Roy-Jamna (often called Jamna) is a village in Hooghly district, West Bengal, India.
The village is 13 meters over sea-level. Its post office is in Roy-Jamna, its police station is in Pandua. Its pincode is 712134 and Bengali is the local language. The village is surrounded by villages named Piragram, Gahami, Baidyapur, etc. This village is about 5 km apart from region's main town Boinchi.

==Transport==
Bainchigram and Boinchi are the nearest railway stations to Roy-Jamna; however, the nearest major railway station is at Bardhaman, 43 km away.

==Festivals==
Durga Puja, Lakshmi Puja, Sarswati Puja is the main festivals here.‍

==Economy==
Most of the villagers are cultivators.

==Population==
Jamna is a medium size village with total 354 families residing. The Jamna village has population of 1433 of which 717 are males while 716 are females as per Population Census 2011.

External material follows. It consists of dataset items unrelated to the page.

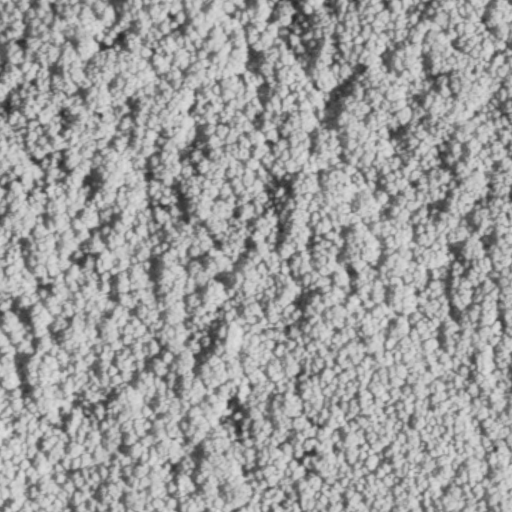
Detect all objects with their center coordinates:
road: (372, 96)
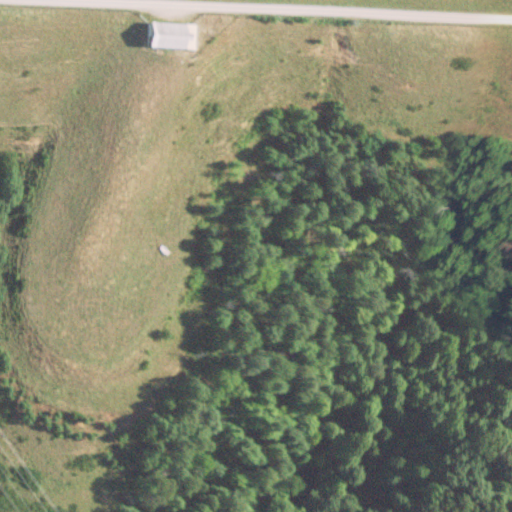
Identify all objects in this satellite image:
road: (319, 10)
building: (172, 34)
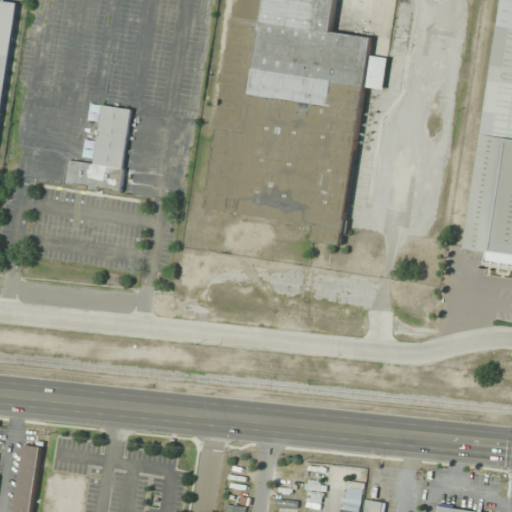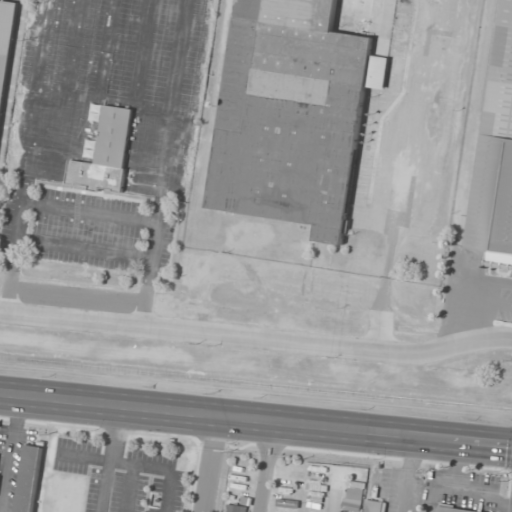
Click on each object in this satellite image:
building: (5, 42)
building: (5, 44)
building: (292, 114)
building: (292, 114)
building: (106, 153)
building: (106, 154)
building: (496, 155)
building: (497, 155)
road: (256, 337)
railway: (256, 382)
road: (255, 420)
road: (9, 452)
road: (267, 467)
building: (28, 478)
building: (316, 491)
building: (353, 496)
building: (287, 503)
building: (375, 506)
building: (233, 508)
building: (456, 509)
building: (458, 509)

In Jamna village population of children with age 0-6 is 123 which makes up 8.58% of total population of village. Average Sex Ratio of Jamna village is 999 which is higher than West Bengal state average of 950. Child Sex Ratio for the Jamna as per census is 836, lower than West Bengal average of 956.

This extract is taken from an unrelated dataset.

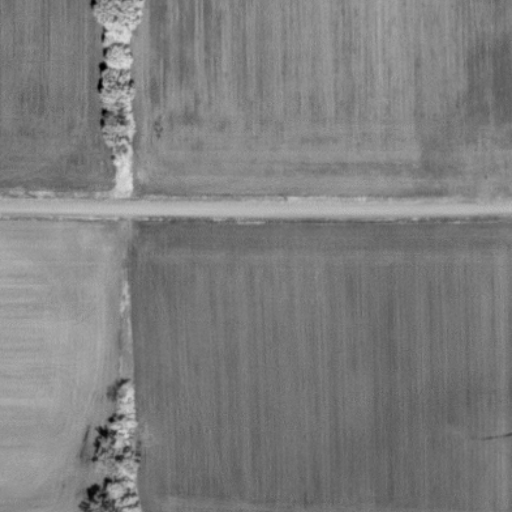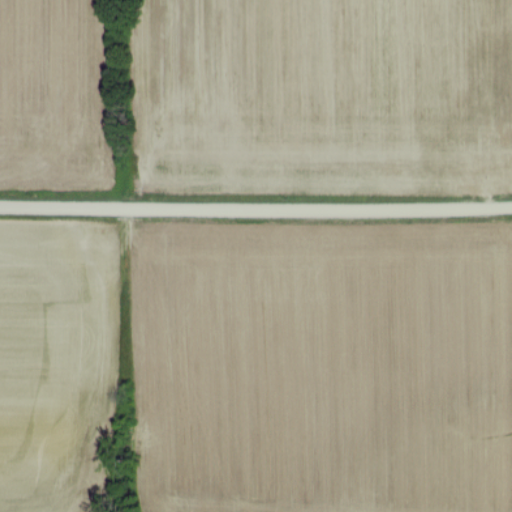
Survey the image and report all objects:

Jamna village has higher literacy rate compared to West Bengal. In 2011, literacy rate of Jamna village was 87.63% compared to 76.26% of West Bengal. In Jamna Male literacy stands at 92.62% while female literacy rate was 82.73%.

===Caste Factor===
Jamna village of Hugli has substantial population of Schedule Caste. Schedule Caste (SC) constitutes 26.24% while Schedule Tribe (ST) were 17.79% of total population in Jamna village.

===Work Profile===
In Jamna village out of total population, 543 were engaged in work activities. 37.02% of workers describe their work as Main Work (Employment or Earning more than 6 Months) while 62.98% were involved in Marginal activity providing livelihood for less than 6 months. Of 543 workers engaged in Main Work, 43 were cultivators (owner or co-owner) while 80 were Agricultural labourer.

==River==
The river blows beside it named Gangur.